AI has shades of all the promises mentioned above in that it found its moment in the spotlight, and it had to capitalize on it before everyone stopped caring — or, in GenAI's case, started to push back. It hasn't. We're seeing progress slow between LLM releases, usage drop, a lack of broader use cases, and people beginning to wise up to the potential dangers and drawbacks of the technology. There are even murmurings that this may be as good as it gets, with future LLMs running out of data to train on. (You know, that data they stole from us).
Like every new hotshot technology, most of this AI stuff will be gone soon enough. Why?
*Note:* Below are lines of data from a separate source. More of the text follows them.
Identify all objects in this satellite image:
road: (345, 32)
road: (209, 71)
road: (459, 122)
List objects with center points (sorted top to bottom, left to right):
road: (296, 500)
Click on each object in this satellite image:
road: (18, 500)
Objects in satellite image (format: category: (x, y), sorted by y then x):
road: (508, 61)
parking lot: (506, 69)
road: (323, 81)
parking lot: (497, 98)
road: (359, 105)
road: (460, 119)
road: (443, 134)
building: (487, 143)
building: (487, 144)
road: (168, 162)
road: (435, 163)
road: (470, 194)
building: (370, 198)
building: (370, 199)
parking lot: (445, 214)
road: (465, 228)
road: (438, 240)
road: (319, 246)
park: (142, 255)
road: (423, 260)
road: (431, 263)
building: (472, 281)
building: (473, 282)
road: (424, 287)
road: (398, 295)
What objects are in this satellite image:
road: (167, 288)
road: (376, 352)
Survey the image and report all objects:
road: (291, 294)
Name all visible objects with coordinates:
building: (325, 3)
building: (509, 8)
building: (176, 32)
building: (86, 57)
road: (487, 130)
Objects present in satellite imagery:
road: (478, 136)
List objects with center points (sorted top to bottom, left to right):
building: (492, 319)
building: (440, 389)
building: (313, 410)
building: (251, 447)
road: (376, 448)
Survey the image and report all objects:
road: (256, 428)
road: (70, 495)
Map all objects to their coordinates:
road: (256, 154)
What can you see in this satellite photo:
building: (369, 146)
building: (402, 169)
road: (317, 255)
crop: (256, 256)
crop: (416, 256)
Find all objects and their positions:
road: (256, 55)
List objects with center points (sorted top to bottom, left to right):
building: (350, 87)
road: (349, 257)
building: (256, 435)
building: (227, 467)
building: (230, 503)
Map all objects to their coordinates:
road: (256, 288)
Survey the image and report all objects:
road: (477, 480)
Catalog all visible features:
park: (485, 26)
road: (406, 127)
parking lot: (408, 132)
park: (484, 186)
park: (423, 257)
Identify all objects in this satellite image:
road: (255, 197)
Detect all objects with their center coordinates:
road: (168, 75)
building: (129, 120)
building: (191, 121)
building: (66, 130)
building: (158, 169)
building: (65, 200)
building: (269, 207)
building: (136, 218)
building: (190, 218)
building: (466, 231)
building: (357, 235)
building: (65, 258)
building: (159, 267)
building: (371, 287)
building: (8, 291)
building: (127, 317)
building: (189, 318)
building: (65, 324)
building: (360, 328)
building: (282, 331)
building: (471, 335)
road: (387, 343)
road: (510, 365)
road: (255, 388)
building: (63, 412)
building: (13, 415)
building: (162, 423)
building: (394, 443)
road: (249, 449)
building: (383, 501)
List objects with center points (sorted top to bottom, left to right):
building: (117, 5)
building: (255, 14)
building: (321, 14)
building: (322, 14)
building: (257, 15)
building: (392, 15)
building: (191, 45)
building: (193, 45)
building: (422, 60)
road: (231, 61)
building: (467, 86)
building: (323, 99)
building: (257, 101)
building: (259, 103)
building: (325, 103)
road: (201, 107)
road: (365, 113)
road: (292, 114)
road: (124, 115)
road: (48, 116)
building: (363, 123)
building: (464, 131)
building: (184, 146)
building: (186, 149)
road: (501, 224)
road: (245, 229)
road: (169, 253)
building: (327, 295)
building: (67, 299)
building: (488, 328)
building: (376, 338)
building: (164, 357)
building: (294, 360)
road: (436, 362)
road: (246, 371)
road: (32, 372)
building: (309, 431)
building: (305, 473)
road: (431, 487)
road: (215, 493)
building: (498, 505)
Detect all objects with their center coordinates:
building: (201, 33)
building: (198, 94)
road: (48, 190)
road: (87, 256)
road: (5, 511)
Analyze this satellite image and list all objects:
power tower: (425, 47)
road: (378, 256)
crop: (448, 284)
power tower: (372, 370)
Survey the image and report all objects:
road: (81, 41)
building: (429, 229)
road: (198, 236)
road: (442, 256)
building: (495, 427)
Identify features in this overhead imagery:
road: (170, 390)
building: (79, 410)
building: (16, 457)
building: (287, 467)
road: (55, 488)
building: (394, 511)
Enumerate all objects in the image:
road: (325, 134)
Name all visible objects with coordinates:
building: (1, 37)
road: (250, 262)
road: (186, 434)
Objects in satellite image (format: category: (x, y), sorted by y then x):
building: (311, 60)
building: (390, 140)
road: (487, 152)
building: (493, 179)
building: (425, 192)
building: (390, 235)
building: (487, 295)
Because they are not solving real, tangible problems — they are only trying to capitalize on the trend while it's still hot, for the purpose of making money and keeping shareholders happy.
That's not revolutionary; that's predatory.
Before you know it, we'll have moved on to whatever the next fad is (any predictions are welcome). The creators will jump ship. The VCs will pretend they weren't dumb enough to fall for another false dawn and throw their money at something else.
And the “next big thing” cycle will repeat.
Again.
And again.
I’m so tired of it.
My God, the burning the Frieda Kahlo thing - I hadn't heard about that. It's criminal. NFTs were such an absolute scam from the get-go. To try to build rarity and exclusivity into a technology the very nature of which was the ability to copy and duplicate things so that they are NOT rare or exclusive? It's insane - or, as I said, a scam. Another very interesting piece, Stephen.
My predication for the next big thing? Timeshare virtual appartments! On Mars! For Robots!
One of the interesting things in all this, I think, is how predictable these cycles are even with little understanding of the tech. And I don't think it's because we've simply learned from experience to distrust the hype but rather because there are social dynamics at work that just don't look how they should if people were producing revolutionary new technology.
Speaking from inside the AI industry, I think we have an enormous amount to prove and I would love to have a part in something radically new. But if people were honest about the scale of the challenge, they would say: we're trying to do something no one has done before, so there's an extremely high chance of failure due to misunderstanding the problem or failing to invent what's needed to solve it, and we should build awareness of this into development. I see no such self-awareness or humility, which I think mostly suggests that people are either delusional or insincere.